Hours Studied for Exam 20 16 20 18 17 16 15 17 15 16 15 17 16 17 14 Grade on Exam 89 72 93 84 81 75 70 82 69 83 80 83 81 84 76

Solution

The hypotheses are:

\(H_{0}: \beta_{1} = 0\)
\(H_{1}: \beta_{1} \neq 0\)

Find the critical value using \(df_{E} = n - p - 1 = 13\) for a two-tailed test \(\alpha\) = 0.05 inverse t-distribution to get the critical values \(\pm 2.160\).

Draw the sampling distribution and label the critical values, as shown in Figure 12-14.

Graph of the t-distribution with both tails shaded in, starting at the critical values of positive and negative 2.160. — Figure 12-14: Graph of t-distribution with labeled critical values.

The critical value is the same as we found using the t-test for correlation.

Next, find the test statistic \(t = \frac{b_{1}}{\sqrt{ \left(\frac{MSE}{SS_{xx}}\right) }} = \frac{3.216346}{\sqrt{ \left(\frac{15.4912}{41.6}\right) }}\) = 5.271\).

The test statistic value is the same value of the t-test for correlation even though they used different formulas. We look in the same place using technology as the correlation test.

Using a calculator to conduct a LinRegTTest and find the value for t.

The test statistic is greater than the critical value of 2.160 and in the rejection region. The decision is to reject \(H_{0}\).

Summary: At the 5% significance level, there is enough evidence to support the claim that there is a significant linear relationship (correlation) between the number of hours studied for an exam and exam scores. The p-value method could also be used to find the same decision.

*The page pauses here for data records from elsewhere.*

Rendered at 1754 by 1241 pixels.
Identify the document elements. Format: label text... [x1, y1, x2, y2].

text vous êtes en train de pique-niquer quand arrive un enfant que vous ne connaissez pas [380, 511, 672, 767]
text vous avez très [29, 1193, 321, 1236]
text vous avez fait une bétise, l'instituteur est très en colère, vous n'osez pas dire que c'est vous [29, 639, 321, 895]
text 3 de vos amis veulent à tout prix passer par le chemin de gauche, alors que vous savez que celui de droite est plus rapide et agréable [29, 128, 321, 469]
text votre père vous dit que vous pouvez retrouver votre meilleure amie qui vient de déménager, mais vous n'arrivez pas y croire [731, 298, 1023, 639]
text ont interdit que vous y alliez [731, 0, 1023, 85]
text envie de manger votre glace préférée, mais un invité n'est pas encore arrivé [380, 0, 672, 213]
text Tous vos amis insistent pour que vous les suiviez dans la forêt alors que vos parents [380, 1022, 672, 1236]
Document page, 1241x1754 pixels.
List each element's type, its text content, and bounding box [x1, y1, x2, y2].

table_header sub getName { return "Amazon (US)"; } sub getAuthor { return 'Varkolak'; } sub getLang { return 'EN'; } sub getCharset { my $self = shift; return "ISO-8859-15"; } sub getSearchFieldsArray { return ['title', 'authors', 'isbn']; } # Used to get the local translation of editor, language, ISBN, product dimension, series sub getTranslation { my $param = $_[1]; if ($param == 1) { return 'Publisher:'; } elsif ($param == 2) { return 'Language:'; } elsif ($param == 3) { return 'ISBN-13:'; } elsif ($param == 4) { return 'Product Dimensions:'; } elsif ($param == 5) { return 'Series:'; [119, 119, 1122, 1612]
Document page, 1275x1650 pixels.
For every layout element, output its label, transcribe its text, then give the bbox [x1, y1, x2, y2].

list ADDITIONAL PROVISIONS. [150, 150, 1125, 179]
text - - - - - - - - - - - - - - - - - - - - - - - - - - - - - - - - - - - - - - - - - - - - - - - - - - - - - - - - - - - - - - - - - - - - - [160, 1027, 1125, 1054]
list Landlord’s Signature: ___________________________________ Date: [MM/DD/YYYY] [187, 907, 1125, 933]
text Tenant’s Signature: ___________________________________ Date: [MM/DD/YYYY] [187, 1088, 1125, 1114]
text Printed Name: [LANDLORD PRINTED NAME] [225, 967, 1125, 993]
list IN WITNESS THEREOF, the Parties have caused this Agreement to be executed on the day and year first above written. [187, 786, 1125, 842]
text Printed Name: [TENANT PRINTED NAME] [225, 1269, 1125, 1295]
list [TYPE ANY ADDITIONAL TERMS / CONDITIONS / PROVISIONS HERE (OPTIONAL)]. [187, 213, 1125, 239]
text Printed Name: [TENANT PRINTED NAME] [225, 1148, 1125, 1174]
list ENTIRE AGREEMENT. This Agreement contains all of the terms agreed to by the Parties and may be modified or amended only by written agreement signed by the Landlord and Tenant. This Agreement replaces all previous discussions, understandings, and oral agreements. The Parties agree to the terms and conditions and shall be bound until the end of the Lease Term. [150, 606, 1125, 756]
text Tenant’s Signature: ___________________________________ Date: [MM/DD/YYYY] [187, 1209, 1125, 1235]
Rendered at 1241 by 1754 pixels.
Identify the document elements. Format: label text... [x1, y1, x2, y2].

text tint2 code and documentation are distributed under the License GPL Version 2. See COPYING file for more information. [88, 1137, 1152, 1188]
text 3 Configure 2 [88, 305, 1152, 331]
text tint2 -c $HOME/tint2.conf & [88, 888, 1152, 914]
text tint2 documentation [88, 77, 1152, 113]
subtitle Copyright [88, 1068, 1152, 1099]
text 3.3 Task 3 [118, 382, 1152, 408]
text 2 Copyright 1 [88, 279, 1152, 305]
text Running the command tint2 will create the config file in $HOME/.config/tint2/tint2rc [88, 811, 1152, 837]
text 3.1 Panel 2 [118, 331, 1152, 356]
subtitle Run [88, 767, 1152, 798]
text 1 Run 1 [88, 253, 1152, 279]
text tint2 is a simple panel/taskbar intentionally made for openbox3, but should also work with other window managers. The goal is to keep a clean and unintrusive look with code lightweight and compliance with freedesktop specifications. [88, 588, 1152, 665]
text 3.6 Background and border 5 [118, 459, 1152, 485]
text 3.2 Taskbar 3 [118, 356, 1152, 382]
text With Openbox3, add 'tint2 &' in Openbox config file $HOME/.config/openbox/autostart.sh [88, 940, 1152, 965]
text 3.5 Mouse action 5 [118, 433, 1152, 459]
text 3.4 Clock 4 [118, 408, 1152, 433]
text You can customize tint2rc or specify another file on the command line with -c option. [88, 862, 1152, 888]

The p-value = 0.00015, the same as the previous tests. We will use technology for the p-value method. In the SPSS output, they use Sig. for the p-value.

Excel
Excel-generated table of coefficients, standard error, t-statistic and p-value for the intercept and hours studied.

SPSS
SPSS-generated table of coefficients, standard error, t-statistic, and Sig. for the intercept and hours studied.